Maddow Doesn’t Want to Believe Wyden Helped Paul’s Filibuster
March 8, 2013 - 7:17 am
After Democratic Sen. Ron Wyden (D-Ore.) gave an assist to Sen. Rand Paul’s (R-Ky.) filibuster, some on the left were eagerly trying to frame the floor speech as not “joining” in a GOP filibuster.
About four hours into Paul’s nearly 13-hour filibuster of the John Brennan nomination, Wyden announced via Twitter he was “heading to the floor to speak on Congressional oversight of executive branch & rules for targeted killings.”
To keep the filibuster going — and to get a bit of a break from marathon talking — Paul needed to hand the mic off to a colleague who would technically pose a question to the senator without yielding the floor.
“The issue of American security and American freedom really doesn’t get enough discussion here in the United States Senate and it’s my view that the senator from Kentucky has made a number of important points this day,” Wyden said.
Though admitting he would inevitably vote for Brennan — which even some Republicans who assisted Paul did — Wyden lauded his GOP colleague for a consistent stand on civil rights and said “the executive branch should not be allowed to conduct such a serious and far-reaching program by themselves without any scrutiny, because that’s not how American democracy works. That’s not what our system is about.”
Later on MSNBC, host Rachel Maddow was insistent that Wyden had “engaged Senator Paul in debate.”
“I was careful to say it that way, because as far as I understand it, you are not participating in the filibuster of John Brennan`s nomination. You do believe he should get an up or down vote. You do not want it delayed,” Maddow told Wyden.

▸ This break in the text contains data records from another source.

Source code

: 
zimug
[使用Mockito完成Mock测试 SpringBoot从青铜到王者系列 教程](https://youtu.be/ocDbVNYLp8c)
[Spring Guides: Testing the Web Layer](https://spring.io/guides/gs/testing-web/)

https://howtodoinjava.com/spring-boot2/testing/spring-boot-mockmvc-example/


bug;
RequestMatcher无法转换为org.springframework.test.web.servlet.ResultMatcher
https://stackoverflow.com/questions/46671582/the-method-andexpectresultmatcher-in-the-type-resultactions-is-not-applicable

“Did this debate about congressional oversight and transparency on drones, did it get better today by use of this tactic?” she asked.
“I think the American people certainly know more about the fundamental question, which is we have to strike a better balance, Rachel, between protecting our security and protecting our liberty,” Wyden said. “…And this debate is just beginning. And the reason I went to the floor today is, I thought it was an opportune time to try to show that there is a new effort by both progressives and conservatives to try to show that in our country, it’s possible both to protect our liberties and at the same time ensure that we’re vigilant against the very real threats that are out there.”